**Your goal**
Please explain, in one to three sentences, why Laurence kept out of the recording in the interview excerpt below.

**Excerpt provided**

━━━━

Yeah, I bumped into him. He came in a couple of times, to the control room while I was in the live room recording. He may have come in to say hello to Chris, because I think they knew each other from the old days. But then when I was out in the refectory, eating, his secretary introduced me to him. He seemed like a really sweet guy. You hear all these crazy stories about him but he just seemed like a really quiet, sweet guy. I said to him that Kinda Kinks (The Kinks’ 2nd album) was, when I was 12, the first album I bought that I actually liked (laughs). The first album I bought was the first Rolling Stones album and the only track on it I liked was “Tell Me.” And then, the next two albums I bought were Kinda Kinks and Five Live Yardbirds , which I bought because of the singles, not knowing that Five Live Yardbirds meant a really shoddy live recording. So, yeah, Kinda Kinks was the first album that I bought that I actually quite liked. He (Ray) didn’t seem phased or impressed by that (laughs).

You already told us how the deal with Domino came about. I’m curious, how involved in the recording were they?

(laughs) I tried to get their opinion, but Laurence just wanted to keep me happy. He came to the studio once, just popped his head in for like half an hour just to say ‘Hello’ right at the end of the recording process. But we were totally left to our own devices. I think Laurence felt that recording music was my forte. Selling, marketing the music, the album cover, and the presentation -- stuff like that -- that’s when Domino got involved. But up until finishing the album and handing it in, he wouldn’t even make comments about it, he didn’t want to influence me. And that’s why Domino is the perfect record label for me, because it does feel like a family. At this stage of my life, I’m big on family values. It feels like a secure environment, which is where I need to be right now.

When I heard that you signed to Domino, I jumped for joy. It meant this album is going to get a fair shot, it’s going to be heard.

The great thing about them is you get a feeling they actually care about music. Whereas the major labels, they’re like bank managers. They’re not interested in the music at all. They just want to look at spreadsheets and work out if there’s money to be made. Domino cares about… the music for music’s sake. You get that feeling throughout the company. Especially in this day and age, where it’s not quite the same as it was in the '70s. There were much more ‘music first’ people. As my manager says, ‘It used to be the Music Business, now it’s the Music Business ’ (we both laugh). That’s why people respect Domino. Something to be treasured in these days of corporate rock.

“How The West Was Won” is a provocative and humorous diatribe against America that is timely and spot-on. I’ve known you for a long time and never felt you were anti-America. How did this song come about? What is it that inspired you to write a song like this at this point in time?

━━━━

**Material provided**
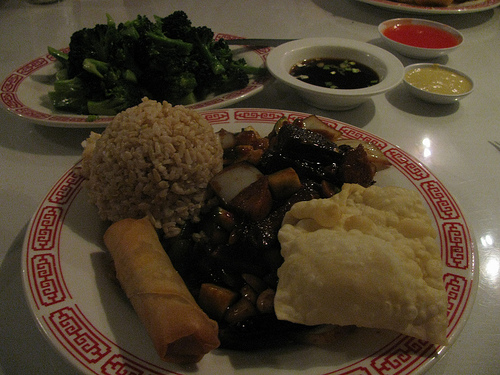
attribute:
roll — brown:
[98, 213, 231, 369]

━━━━

**Solution**
Laurence felt that recording music was the speaker's forte, and he did not want to influence the album, so he made no comments on it until it was finished and handed in. Domino became involved only afterward, with selling, marketing, the album cover and the presentation.